▶ Brief: Copy each line of the following data that contains "lines".

▶ Records provided:

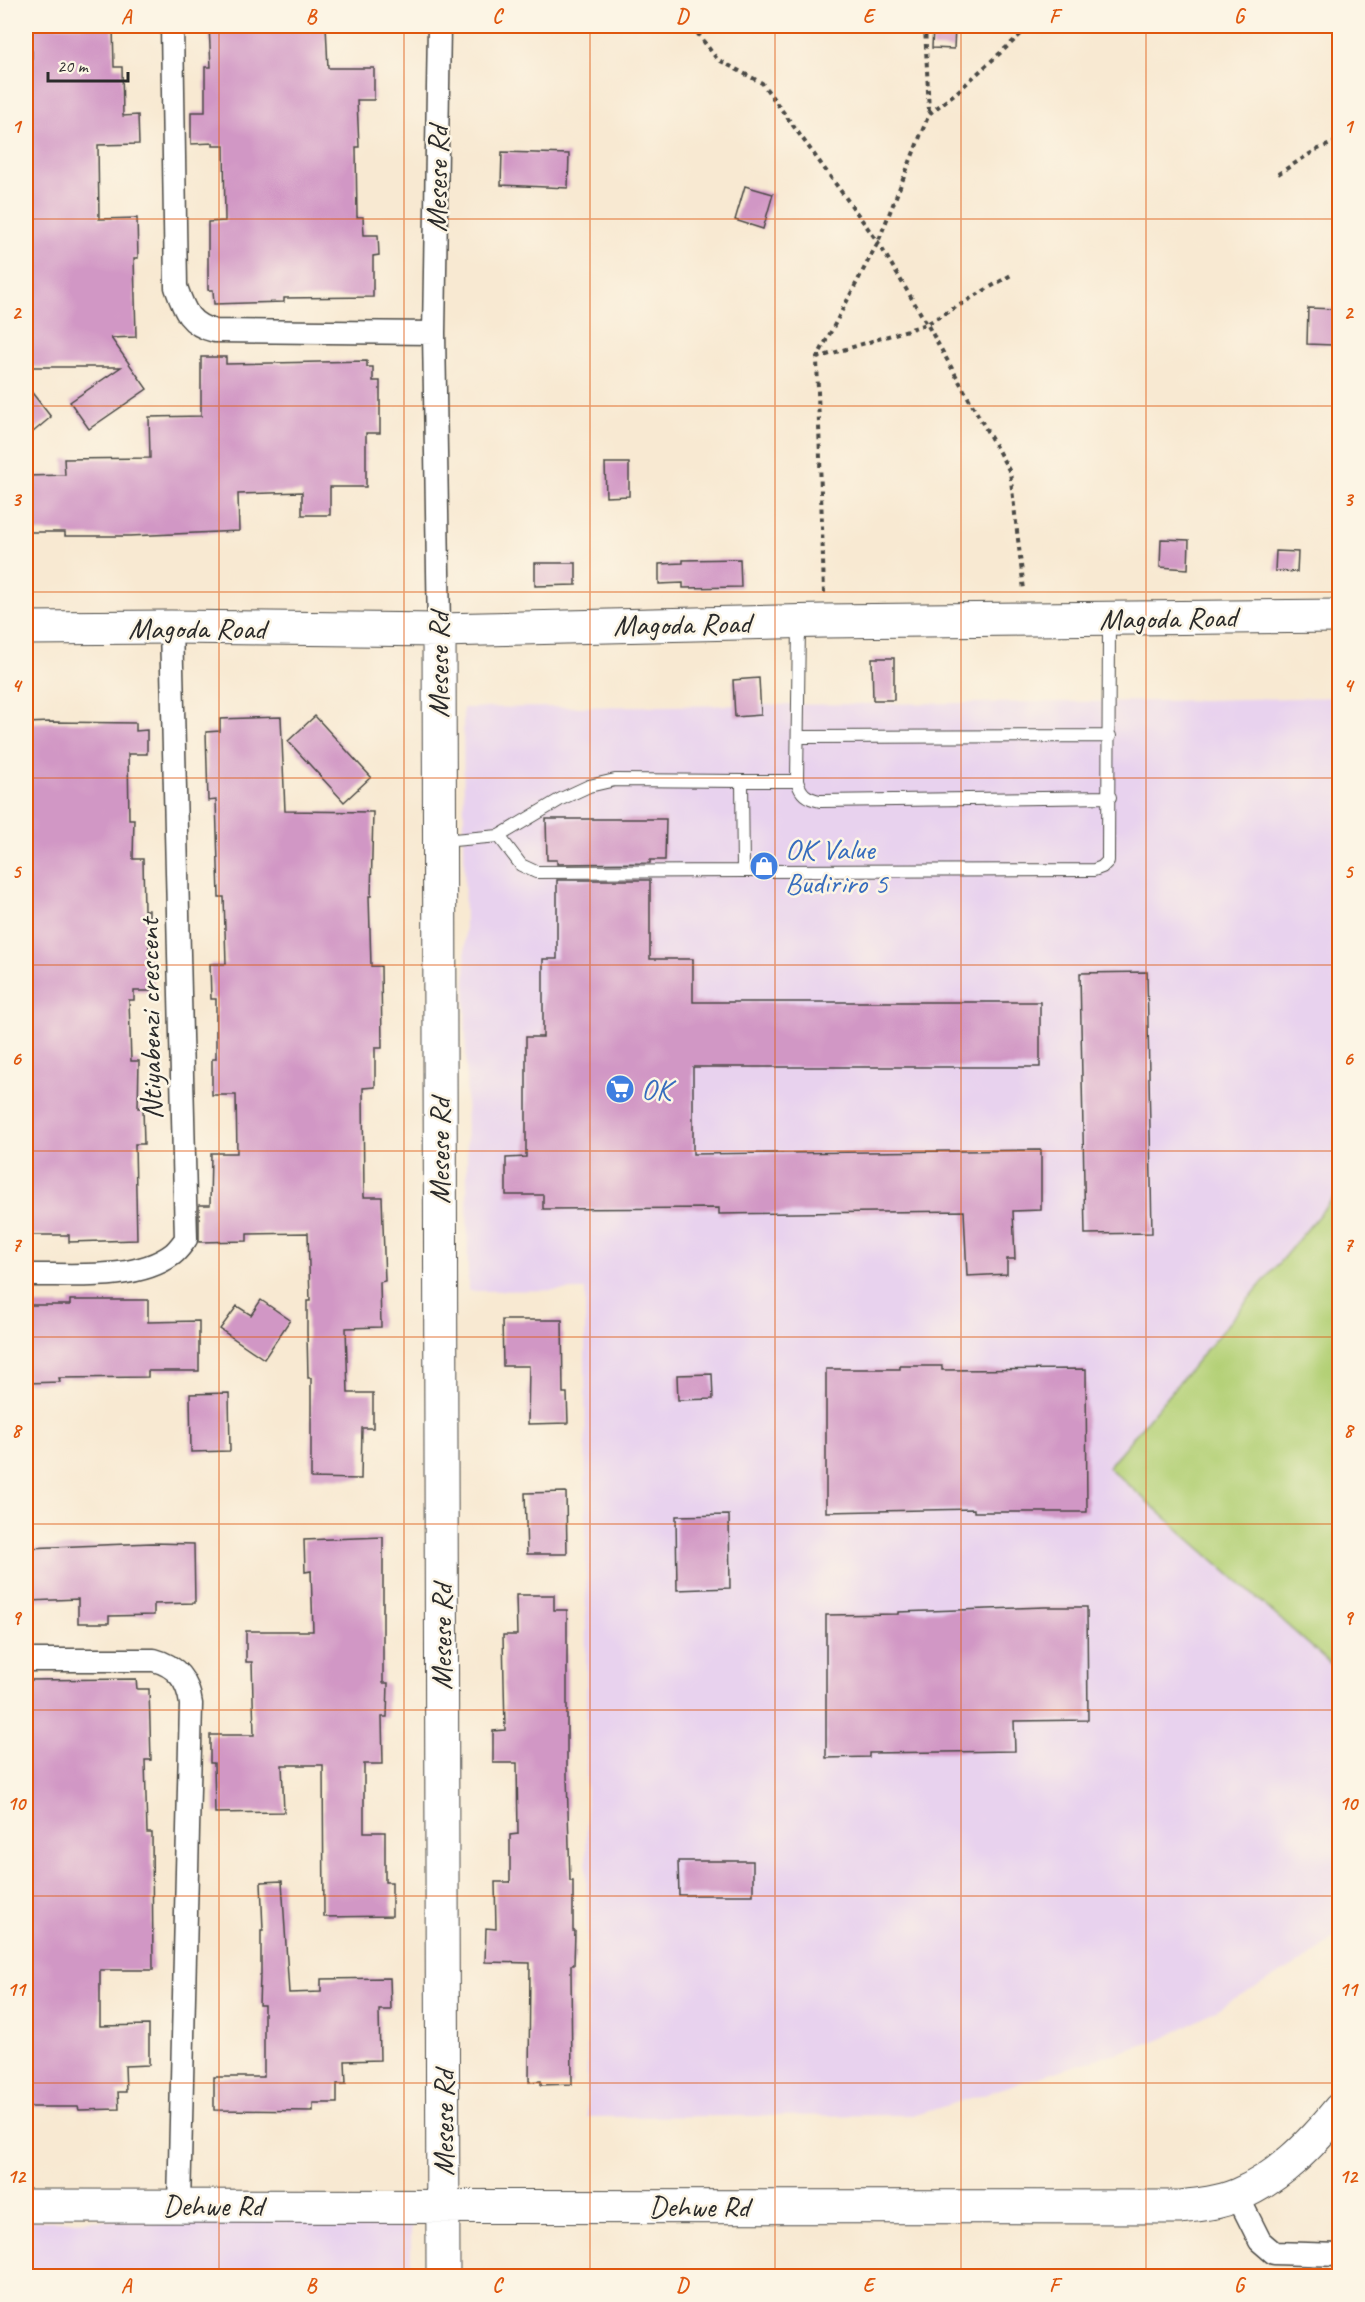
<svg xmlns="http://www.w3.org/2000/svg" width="1365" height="2302" font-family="Caveat,sans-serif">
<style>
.built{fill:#e8d2ee}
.green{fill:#b3d076;stroke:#6f7e50;stroke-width:1.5}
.building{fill:#d197c5}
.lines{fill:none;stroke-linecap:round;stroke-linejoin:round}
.lane-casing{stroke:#4a4844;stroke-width:14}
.street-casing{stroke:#4a4844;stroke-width:25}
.secondary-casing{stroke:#4a4844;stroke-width:35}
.path{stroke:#4a4844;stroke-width:4;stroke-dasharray:4.5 4.5;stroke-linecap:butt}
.lane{stroke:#fff;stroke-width:12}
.street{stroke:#fff;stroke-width:22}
.secondary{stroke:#fff;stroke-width:33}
.grid{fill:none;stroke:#df570e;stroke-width:1.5;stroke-opacity:0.55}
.labels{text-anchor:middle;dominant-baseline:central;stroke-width:5;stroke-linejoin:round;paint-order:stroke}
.street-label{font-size:30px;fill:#2b2b2b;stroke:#fcf5e5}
.shop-label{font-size:30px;fill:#366cbe;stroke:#fcf5e5;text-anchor:start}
.neatline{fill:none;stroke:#df570e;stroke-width:2}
.grid-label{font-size:20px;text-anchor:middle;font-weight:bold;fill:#df570e}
</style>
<rect width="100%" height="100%" fill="#fcf5e5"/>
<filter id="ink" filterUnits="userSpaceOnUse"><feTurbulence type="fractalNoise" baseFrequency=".0167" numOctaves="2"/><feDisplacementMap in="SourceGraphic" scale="12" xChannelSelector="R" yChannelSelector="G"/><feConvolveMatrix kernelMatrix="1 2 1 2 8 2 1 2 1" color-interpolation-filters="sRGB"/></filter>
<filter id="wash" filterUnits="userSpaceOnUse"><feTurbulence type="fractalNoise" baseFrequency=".008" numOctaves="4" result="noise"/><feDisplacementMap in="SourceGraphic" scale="24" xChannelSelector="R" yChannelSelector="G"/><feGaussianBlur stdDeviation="1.35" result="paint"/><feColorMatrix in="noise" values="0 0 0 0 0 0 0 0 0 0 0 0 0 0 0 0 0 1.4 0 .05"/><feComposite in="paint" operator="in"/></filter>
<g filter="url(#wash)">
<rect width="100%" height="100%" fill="#f8e9d2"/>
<!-- built -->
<path class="built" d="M 1339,697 L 1340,1933 L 1309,1958 L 1165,2038 L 916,2115 L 587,2117 L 585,1290 L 468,1291 L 463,708 L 1160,701 Z
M 411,2219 L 411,2276 L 26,2276 L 26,2221 Z"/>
<!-- green -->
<path class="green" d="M 1339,1191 L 1339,1671 L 1108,1467 Z"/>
<g id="blocks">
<!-- building -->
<path class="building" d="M 26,26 L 113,26 L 114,67 L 122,67 L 123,116 L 138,115 L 139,144 L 98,145 L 99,219 L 137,218 L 138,258 L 134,258 L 136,337 L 111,338 L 147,389 L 89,429 L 70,402 L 121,367 L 26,367 L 26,119 L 31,119 L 32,51 L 26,51 Z
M 209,26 L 326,26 L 328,68 L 374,68 L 374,100 L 357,100 L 359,147 L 356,147 L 357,217 L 363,217 L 364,235 L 378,235 L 379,255 L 373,256 L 373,297 L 284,298 L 284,302 L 214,304 L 213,290 L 208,290 L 208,222 L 225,221 L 224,146 L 213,146 L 213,143 L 191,144 L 191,112 L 205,112 L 205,67 L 211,67 Z
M 933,26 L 955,26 L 954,49 L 932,48 Z
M 502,152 L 569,154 L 568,188 L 501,185 Z
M 745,186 L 773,194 L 763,229 L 735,220 Z
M 1308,308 L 1335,309 L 1333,345 L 1307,344 Z
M 201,357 L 226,357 L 226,364 L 367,361 L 367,367 L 373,367 L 373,381 L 380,381 L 380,433 L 366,433 L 366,487 L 330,487 L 330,515 L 302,515 L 302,492 L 238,494 L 239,531 L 130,536 L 65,536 L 65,532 L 26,532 L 26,476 L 65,475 L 64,459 L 150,458 L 149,417 L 201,416 Z
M 26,385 L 51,417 L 26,438 Z
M 605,463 L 629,463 L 629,496 L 606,497 Z
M 1161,539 L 1189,540 L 1188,569 L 1160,567 Z
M 1276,551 L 1298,552 L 1297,572 L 1275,571 Z
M 740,559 L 741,587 L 683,588 L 683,583 L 659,584 L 659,564 L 683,563 L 683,560 Z
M 535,563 L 576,563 L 576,585 L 535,586 Z
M 872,658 L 894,658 L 894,700 L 873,700 Z
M 759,678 L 761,715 L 735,717 L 733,680 Z
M 315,716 L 371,777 L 344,802 L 288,741 Z
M 281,717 L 285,811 L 373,812 L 371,896 L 369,896 L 371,966 L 381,966 L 382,1048 L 375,1048 L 375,1087 L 363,1088 L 364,1197 L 382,1197 L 385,1281 L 380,1282 L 381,1327 L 346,1328 L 348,1393 L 373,1393 L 373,1428 L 362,1428 L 361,1479 L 311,1478 L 311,1378 L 308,1378 L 307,1332 L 307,1301 L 310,1301 L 308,1233 L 247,1234 L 247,1241 L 199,1242 L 199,1205 L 210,1205 L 211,1153 L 237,1153 L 236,1095 L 212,1095 L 212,1059 L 216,1059 L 216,999 L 211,999 L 210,964 L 226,964 L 224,897 L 219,897 L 216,800 L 208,801 L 206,732 L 220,731 L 220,719 Z
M 51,722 L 136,723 L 136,731 L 147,730 L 147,754 L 128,754 L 129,819 L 134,819 L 133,859 L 143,859 L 144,910 L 149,910 L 149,963 L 153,963 L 153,991 L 134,991 L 134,1000 L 129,1000 L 131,1061 L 139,1061 L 138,1108 L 143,1108 L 144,1144 L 135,1144 L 137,1240 L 69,1242 L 69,1235 L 26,1235 L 26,723 Z
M 546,819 L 666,819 L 665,860 L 650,860 L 650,863 L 557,864 L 557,860 L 547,860 Z
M 557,880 L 650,880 L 650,959 L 693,959 L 693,1002 L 1040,1002 L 1040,1067 L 693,1067 L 693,1154 L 1041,1150 L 1041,1210 L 1013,1211 L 1015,1259 L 1007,1259 L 1007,1274 L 967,1276 L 964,1211 L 719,1214 L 719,1208 L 543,1209 L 543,1195 L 506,1195 L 506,1158 L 526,1157 L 526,1037 L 543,1037 L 543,959 L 557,959 Z
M 1147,972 L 1152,1233 L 1085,1234 L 1080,973 Z
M 70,1300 L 148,1300 L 148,1322 L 199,1321 L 199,1371 L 148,1371 L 148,1377 L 59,1378 L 60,1382 L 26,1383 L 26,1305 L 70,1305 Z
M 261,1300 L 290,1320 L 264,1359 L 220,1329 L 237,1306 L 251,1315 Z
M 502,1320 L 562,1320 L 563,1393 L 567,1393 L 568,1423 L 528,1424 L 529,1366 L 503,1366 Z
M 900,1366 L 942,1366 L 942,1370 L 1086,1369 L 1087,1512 L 974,1512 L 974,1509 L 826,1512 L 826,1369 L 900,1369 Z
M 712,1374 L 713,1399 L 678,1400 L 677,1375 Z
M 229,1393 L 230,1451 L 191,1452 L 190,1394 Z
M 566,1492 L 567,1554 L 527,1554 L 525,1493 Z
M 729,1515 L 730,1588 L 677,1590 L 676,1516 Z
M 383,1537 L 383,1683 L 388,1683 L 387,1717 L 382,1717 L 383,1764 L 364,1764 L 364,1832 L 385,1832 L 385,1882 L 392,1882 L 392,1916 L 324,1917 L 323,1765 L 282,1765 L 284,1812 L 215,1813 L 214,1763 L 210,1763 L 210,1735 L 254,1735 L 252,1662 L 246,1662 L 246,1631 L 313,1631 L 311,1571 L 305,1572 L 304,1540 Z
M 152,1543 L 194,1544 L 195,1603 L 154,1604 L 154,1615 L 109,1616 L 109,1623 L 78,1623 L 78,1599 L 29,1601 L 27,1548 Z
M 516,1595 L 554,1595 L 554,1610 L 567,1610 L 567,1775 L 570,1881 L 573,1881 L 573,1931 L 575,1931 L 574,1965 L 571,1965 L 572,2084 L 541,2085 L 541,2081 L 529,2082 L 530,1963 L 485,1962 L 486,1928 L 496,1929 L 495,1882 L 510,1882 L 510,1835 L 518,1834 L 517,1763 L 493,1763 L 493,1731 L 505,1730 L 503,1635 L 517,1635 Z
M 1045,1607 L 1087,1607 L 1088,1720 L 1014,1721 L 1015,1751 L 869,1753 L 869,1757 L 826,1758 L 826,1615 L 898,1614 L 898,1612 Z
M 136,1679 L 137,1689 L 149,1689 L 151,1760 L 145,1760 L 147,1833 L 152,1833 L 153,1970 L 100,1970 L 100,2026 L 149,2025 L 149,2065 L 125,2066 L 126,2092 L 118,2092 L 119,2109 L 79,2110 L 78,2107 L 26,2107 L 26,1680 Z
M 678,1861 L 753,1861 L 753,1895 L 679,1895 Z
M 282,1881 L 289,1993 L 321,1992 L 321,1979 L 390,1978 L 391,2010 L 379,2010 L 380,2060 L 345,2061 L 346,2084 L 337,2084 L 337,2103 L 313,2103 L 313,2111 L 214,2110 L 214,2077 L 264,2077 L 264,2005 L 259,2005 L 260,1976 L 261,1976 L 261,1930 L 263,1930 L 261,1882 Z"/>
</g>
</g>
<g filter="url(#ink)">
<use href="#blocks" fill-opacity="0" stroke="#4a4844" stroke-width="1.5"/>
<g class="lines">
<!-- lane casing -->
<g class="lane-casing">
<path id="lane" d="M 799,623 L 797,781 C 801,794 806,798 820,801 L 1110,797
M 798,737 L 1110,736
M 797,781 L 742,781 L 743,871 L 1094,870 L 1102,867 L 1108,861 L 1109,619
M 499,836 L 521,865 L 536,872 L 743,871
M 442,841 L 499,836 L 561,799 L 589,786 L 615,780 L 742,781"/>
</g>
<!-- street casing -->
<g class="street-casing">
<path id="street" d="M 172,26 L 176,287 C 184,310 189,325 215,331 L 434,333
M 439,630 L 434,333 L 439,26
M 26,1275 C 70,1274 136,1282 173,1254 C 178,1250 182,1244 186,1239 L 171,627
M 26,1660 L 154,1660 C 177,1666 188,1681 191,1704 L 179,2205
M 1237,2195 L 1260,2241 L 1274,2253 L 1340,2255"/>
</g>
<!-- secondary casing -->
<g class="secondary-casing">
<path id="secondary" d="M 26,628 L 171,627 L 439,630 L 824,621 L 1340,616
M 439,630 L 443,2276
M 26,2206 L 1179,2207 C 1198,2205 1219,2203 1238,2195 C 1280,2177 1311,2144 1340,2109"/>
</g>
<!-- path -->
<path class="path" d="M 692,26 L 717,59 L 762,83 L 878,242 L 927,324 L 1010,472 L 1024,590
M 925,26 L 929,113
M 1278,174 L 1316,150 L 1340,140
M 817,358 L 927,324 L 1011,275
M 824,593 L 817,358 L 878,242 L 929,114 L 957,92 L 1030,26"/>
<!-- lane -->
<use href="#lane" class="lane"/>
<!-- street -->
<use href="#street" class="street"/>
<!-- secondary -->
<use href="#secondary" class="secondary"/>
</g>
</g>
<!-- grid -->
<path class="grid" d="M 219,26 L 219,2276M 404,26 L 404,2276M 590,26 L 590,2276M 775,26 L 775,2276M 961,26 L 961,2276M 1146,26 L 1146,2276M 26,219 L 1340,219M 26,406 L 1340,406M 26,592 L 1340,592M 26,778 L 1340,778M 26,965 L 1340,965M 26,1151 L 1340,1151M 26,1337 L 1340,1337M 26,1524 L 1340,1524M 26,1710 L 1340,1710M 26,1896 L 1340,1896M 26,2083 L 1340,2083"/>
<!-- icons -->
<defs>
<g id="shop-disc" transform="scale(1.5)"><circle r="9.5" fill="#3f7fe0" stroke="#fcf5e5"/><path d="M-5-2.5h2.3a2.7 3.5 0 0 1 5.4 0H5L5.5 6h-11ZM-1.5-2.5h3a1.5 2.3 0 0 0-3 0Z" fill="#fff"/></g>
<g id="supermarket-disc" transform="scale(1.5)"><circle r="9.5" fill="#3f7fe0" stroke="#fcf5e5"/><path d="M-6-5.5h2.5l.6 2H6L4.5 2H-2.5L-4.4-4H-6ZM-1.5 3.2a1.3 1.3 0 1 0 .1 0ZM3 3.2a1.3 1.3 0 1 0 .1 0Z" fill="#fff"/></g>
</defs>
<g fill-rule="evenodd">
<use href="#shop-disc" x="764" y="866"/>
<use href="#supermarket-disc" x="620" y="1089"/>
</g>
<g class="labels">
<!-- street labels -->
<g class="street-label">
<text transform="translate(437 179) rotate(-89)">Mesese Rd</text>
<text transform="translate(1168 618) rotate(-1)">Magoda Road</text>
<text transform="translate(682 624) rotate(-1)">Magoda Road</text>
<text x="197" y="628">Magoda Road</text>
<text transform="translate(438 665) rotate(-90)">Mesese Rd</text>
<text transform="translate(150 1019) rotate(-91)">Ntiyabenzi crescent</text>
<text transform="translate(439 1151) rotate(-90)">Mesese Rd</text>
<text transform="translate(441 1637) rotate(-90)">Mesese Rd</text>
<text transform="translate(443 2123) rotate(-90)">Mesese Rd</text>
<text x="213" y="2205">Dehwe Rd</text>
<text x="699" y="2206">Dehwe Rd</text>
</g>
<!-- shop labels -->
<g class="shop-label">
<text x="785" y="849">OK Value<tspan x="785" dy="34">Budiriro 5</tspan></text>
<text x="641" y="1089">OK</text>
</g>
</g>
<!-- margin -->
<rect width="1365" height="2302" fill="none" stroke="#fcf5e5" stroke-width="66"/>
<!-- scale -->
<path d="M48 72v9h80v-9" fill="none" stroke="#2b2b2b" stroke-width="3"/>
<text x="57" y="72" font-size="18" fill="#2b2b2b" stroke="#fcf5e5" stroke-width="4.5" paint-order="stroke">20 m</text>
<rect x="33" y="33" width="1299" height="2236" class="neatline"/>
<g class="grid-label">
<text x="126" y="23">A</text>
<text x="311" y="23">B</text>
<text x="497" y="23">C</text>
<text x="682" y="23">D</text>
<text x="868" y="23">E</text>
<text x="1054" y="23">F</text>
<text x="1239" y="23">G</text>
<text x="16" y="133">1</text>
<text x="1348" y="133">1</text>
<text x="16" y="319">2</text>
<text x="1348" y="319">2</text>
<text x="16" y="506">3</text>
<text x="1348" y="506">3</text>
<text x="16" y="692">4</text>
<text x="1348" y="692">4</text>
<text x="16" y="878">5</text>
<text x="1348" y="878">5</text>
<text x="16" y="1065">6</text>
<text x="1348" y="1065">6</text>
<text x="16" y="1251">7</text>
<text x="1348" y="1251">7</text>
<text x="16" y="1437">8</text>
<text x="1348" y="1437">8</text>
<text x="16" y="1624">9</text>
<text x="1348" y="1624">9</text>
<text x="16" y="1810">10</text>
<text x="1348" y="1810">10</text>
<text x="16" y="1996">11</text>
<text x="1348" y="1996">11</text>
<text x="16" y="2183">12</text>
<text x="1348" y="2183">12</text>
<text x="126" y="2292">A</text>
<text x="311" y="2292">B</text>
<text x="497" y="2292">C</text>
<text x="682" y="2292">D</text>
<text x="868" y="2292">E</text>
<text x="1054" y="2292">F</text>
<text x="1239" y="2292">G</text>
</g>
</svg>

▶ Result for this exercise:
.lines{fill:none;stroke-linecap:round;stroke-linejoin:round}
<g class="lines">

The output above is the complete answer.